The revelation of a White House proposal, deemed a "draft" by White House officials eager to downplay its significance, angered congressional Republicans. It comes just days after the Senate Judiciary Committee held a hearing on comprehensive immigration reform and as a bipartisan "Gang of Eight" in the Senate laid out a framework for new policy.
Rubio, a member of the "Gang of Eight," denounced the Obama plan as "dead on arrival" saying it "creates a special pathway that puts those who broke our immigration laws at an advantage over those who chose to do things the right way and come here legally."
While the policies outlined in the draft legislation are largely the same as those advanced by the president in a speech in Las Vegas earlier this month, and while the next day he revealed in an interview with Telemundo's Jose Diaz-Balart that he had a draft, the release of the document threatens to disrupt a delicate balance between congressional Republicans and Democrats.
The night before the Senate Judiciary Committee hearing, President Obama laid out his vision saying that "the time has come" to pass comprehensive immigration reform, and praising efforts in Congress.
"As we speak, bipartisan groups in both chambers are working diligently to draft a bill, and I applaud their efforts," Obama said in his State of the Union address. "Now let’s get this done. Send me a comprehensive immigration reform bill in the next few months, and I will sign it right away."
A number of Republicans said they appreciated the president's non-confrontational tone on immigration during Tuesday's address. Former vice presidential candidate Rep. Paul Ryan, R-Wisc., told the New York Times, "I thought on immigration he used the right words and the right tone, which tells me he actually doesn't want to politicize this, which is conducive to getting something done."
Yet the airing of the draft legislation crafted by the White House without input from both parties angered Ryan, who insinuated on ABC's This Week that the leak was intentional. "By putting these details out...that tells us he is looking for partisan advantage and not a bipartisan solution.
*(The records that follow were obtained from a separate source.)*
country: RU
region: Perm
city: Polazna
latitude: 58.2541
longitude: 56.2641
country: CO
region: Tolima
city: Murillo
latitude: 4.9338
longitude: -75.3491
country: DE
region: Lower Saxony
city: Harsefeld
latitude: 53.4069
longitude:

This particular move is counter productive," Ryan said.
A White House official denied an intentional leak in comments to NBC News. "This was not the administration floating anything...We were surprised to learn what appeared to be draft language had been given to the press, thought it was unfortunate, and reached out to senate offices on both sides of the aisle on Saturday evening to make that clear."
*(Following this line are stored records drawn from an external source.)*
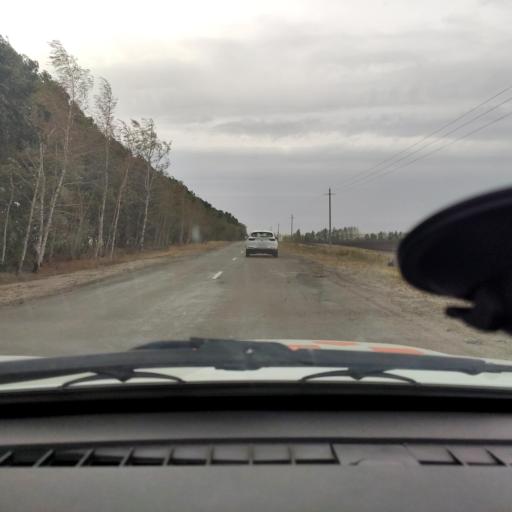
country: RU
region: Lipetsk
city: Khlevnoye
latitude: 52.0058
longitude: 39.1370
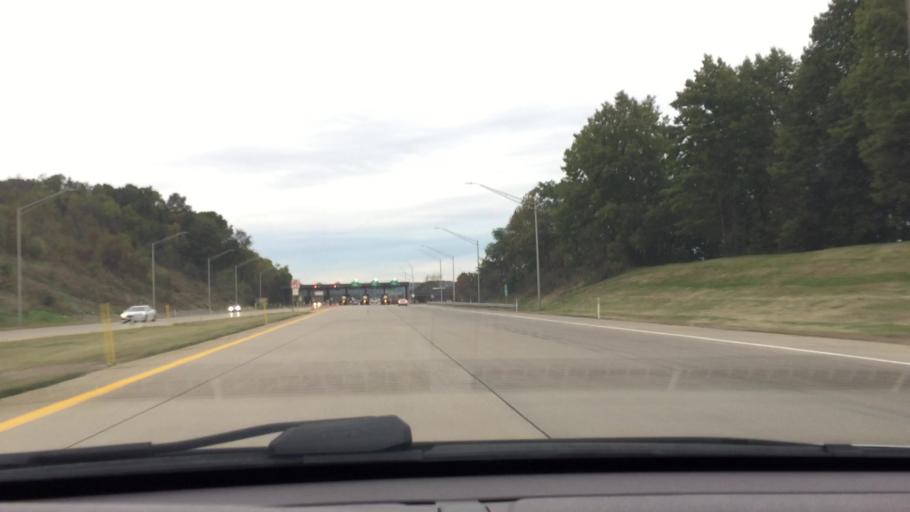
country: US
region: Pennsylvania
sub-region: Lawrence County
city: Oakland
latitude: 40.9428
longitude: -80.3914
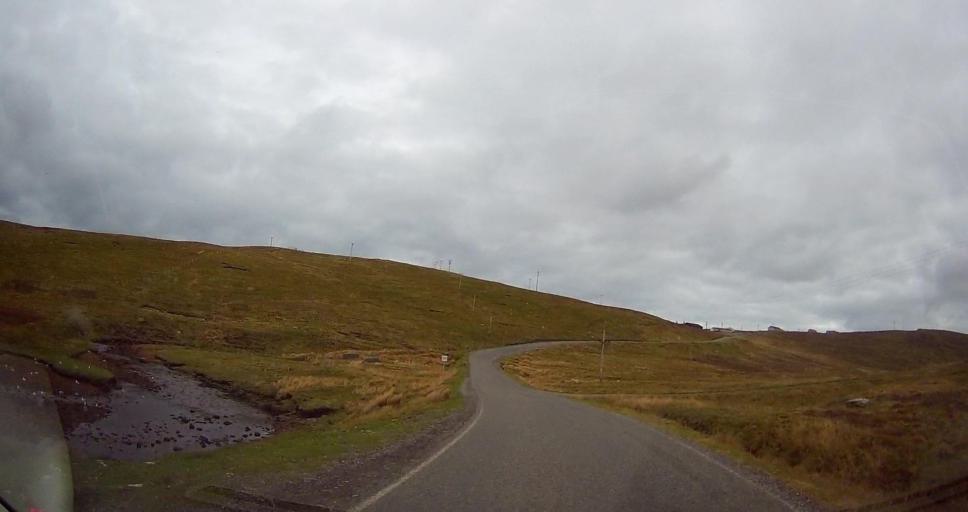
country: GB
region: Scotland
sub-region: Shetland Islands
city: Shetland
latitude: 60.6032
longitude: -1.0842
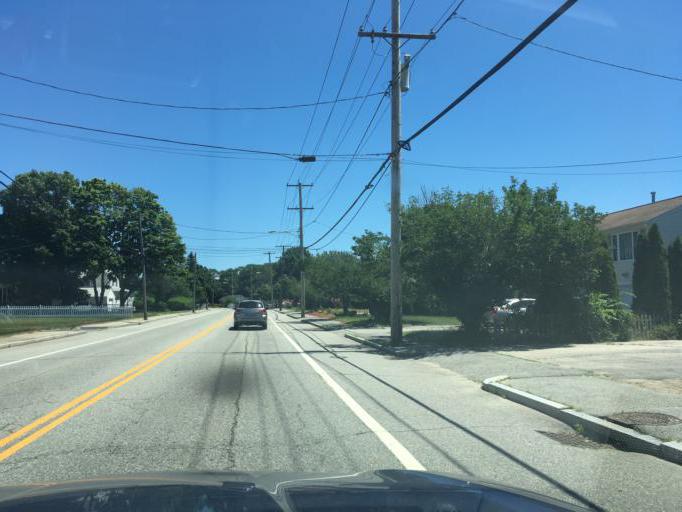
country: US
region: Rhode Island
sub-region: Kent County
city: Warwick
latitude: 41.7006
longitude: -71.3917
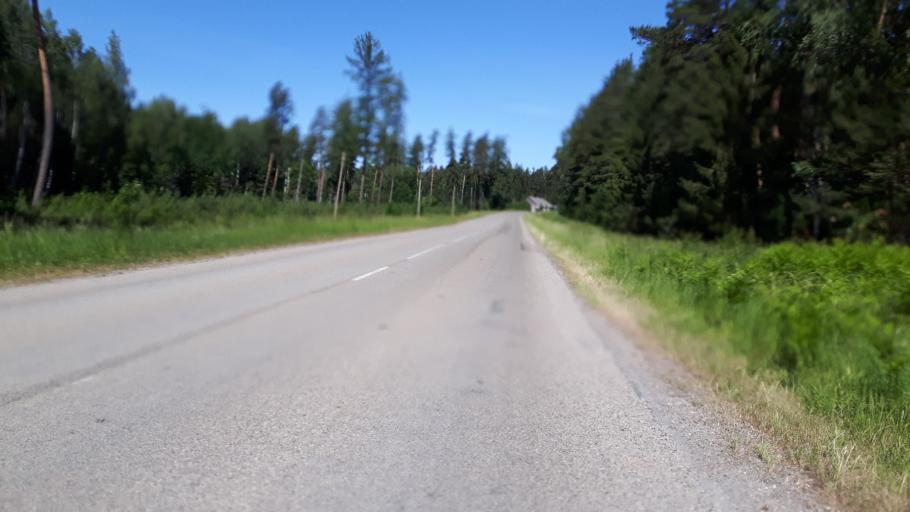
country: LV
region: Tukuma Rajons
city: Tukums
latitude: 57.0098
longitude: 23.0552
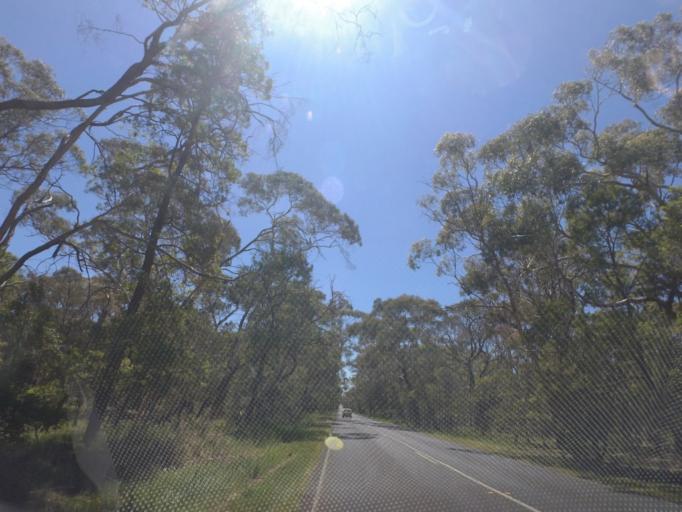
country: AU
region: Victoria
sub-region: Melton
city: Melton West
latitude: -37.5166
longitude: 144.5619
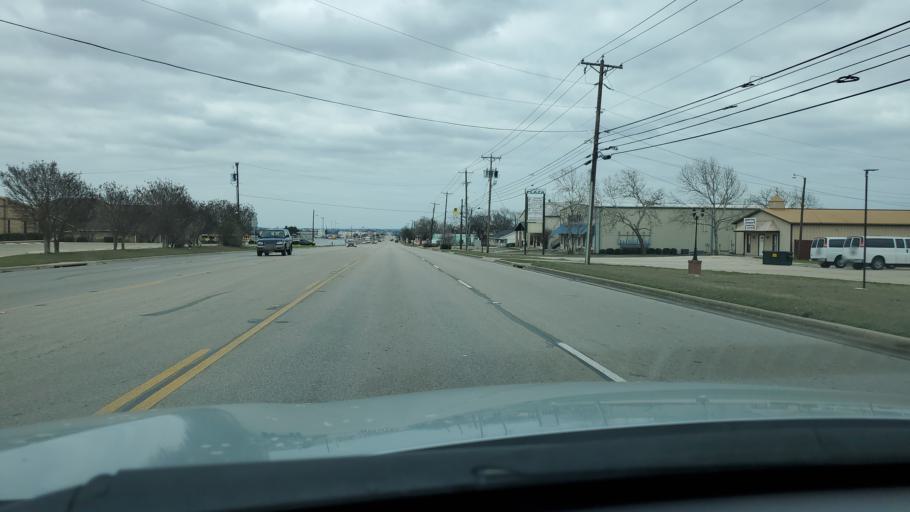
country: US
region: Texas
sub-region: Bell County
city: Killeen
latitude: 31.0831
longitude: -97.7442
White House Chief of Staff Denis McDonough downplayed the plan's significance on the weekend talk shows, and said that the Obama administration was "very aggressively supporting" the bipartisan talks on the Hill. "We’re just going to be ready," he said of the proposals.
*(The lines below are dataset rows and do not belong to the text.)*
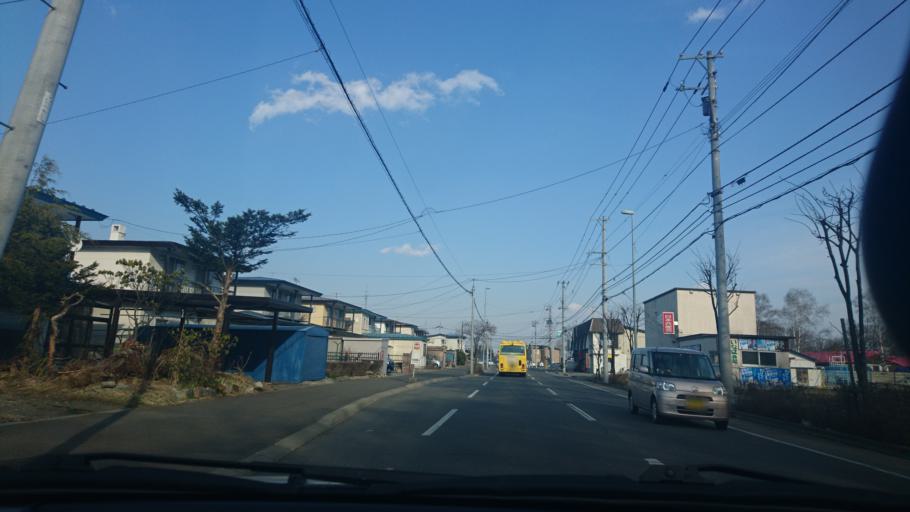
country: JP
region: Hokkaido
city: Obihiro
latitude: 42.9241
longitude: 143.1756
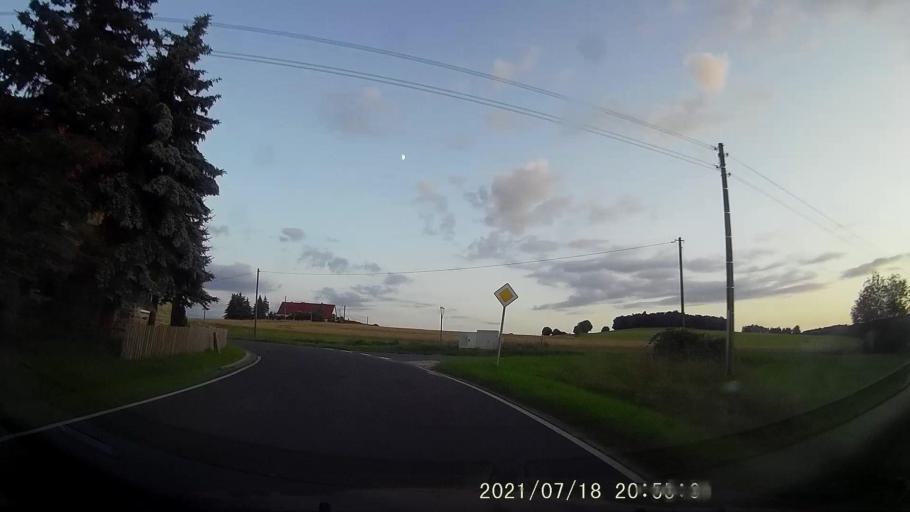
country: DE
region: Saxony
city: Konigshain
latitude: 51.1807
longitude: 14.8774
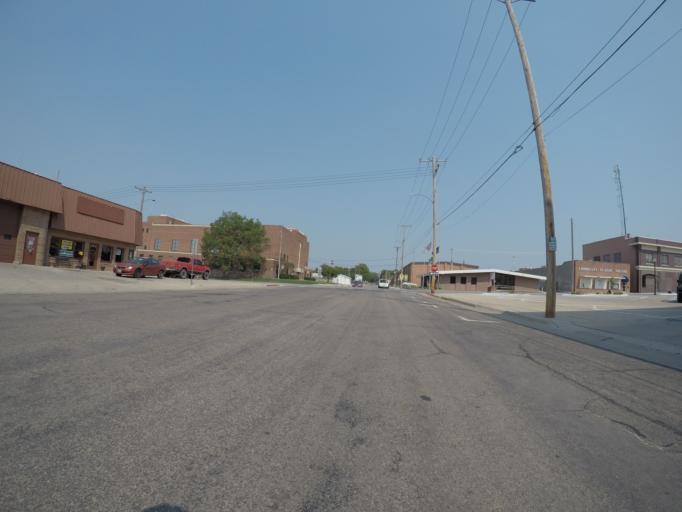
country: US
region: Nebraska
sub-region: Gage County
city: Beatrice
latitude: 40.2665
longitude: -96.7495
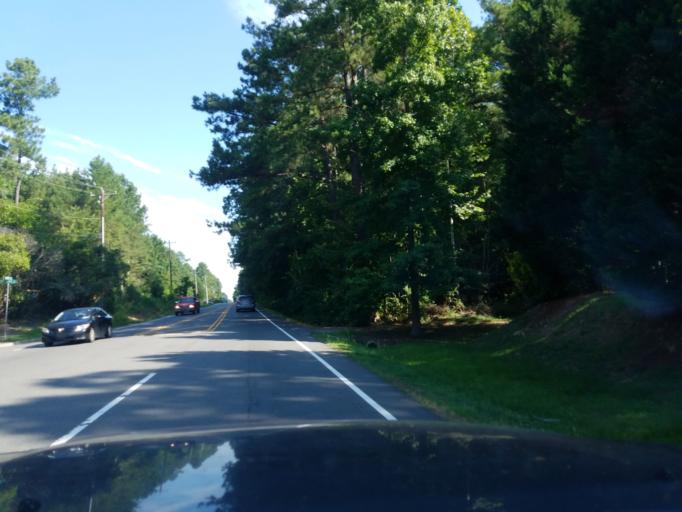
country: US
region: North Carolina
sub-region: Durham County
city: Durham
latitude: 35.9397
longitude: -78.9647
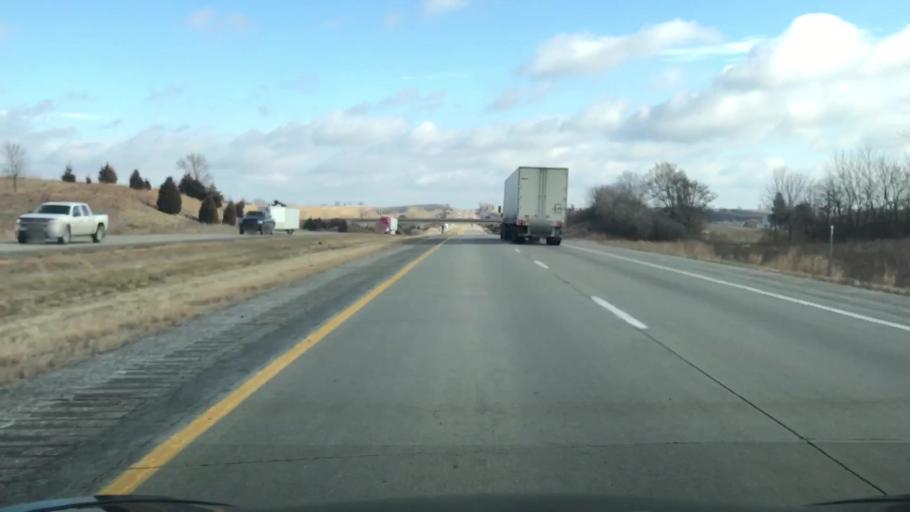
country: US
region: Iowa
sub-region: Cass County
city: Atlantic
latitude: 41.4971
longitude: -94.9154
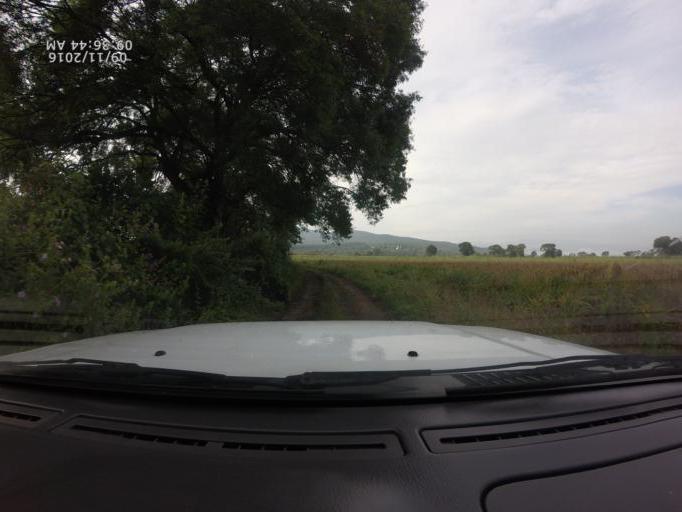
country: MX
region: Michoacan
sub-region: Morelia
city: La Mintzita (Piedra Dura)
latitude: 19.5701
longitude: -101.2904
Telemundo's Jose Diaz-Balart questioned the timing of the release, which has Republicans on the defensive and the president looking more aggressive than he has in the past, at a crucial junction in the immigration debate that hinges on bipartisan cooperation.
"The day after that speech, I spoke with the president at the White House, and among the things he told was that he already had this plan written," Diaz-Balart said on Andrea Mitchell Reports Monday. "So we know it's there. We know it's written. We know he is ready to file it if things break down. The question is the timing of this leak. Is it now a time to say, 'Here are the specifics of a proposal that I will present if you fail,' before they have even failed?"
Janet Murguia, president and CEO of the Hispanic civil rights organization National Council of La Raza, voiced optimism on Andrea Mitchell Reports Monday, calling the back-and-forth between President Obama and lawmakers "healthy tensions" and saying, "what we're seeing played out is just the making of legislation."
"I think it’s legitimate for Sen. Marco Rubio and Sen. McCain, who have been leading efforts on the Republican side, to say, 'Wait a minute. Give us a chance to keep moving our bipartisan effort forward,'" Murguia told Mitchell. "But it's equally legitimate for the president to say, 'I want to have a marker out there' and if things sort of derail or end up taking too long, then he can have an option of putting his bill forward."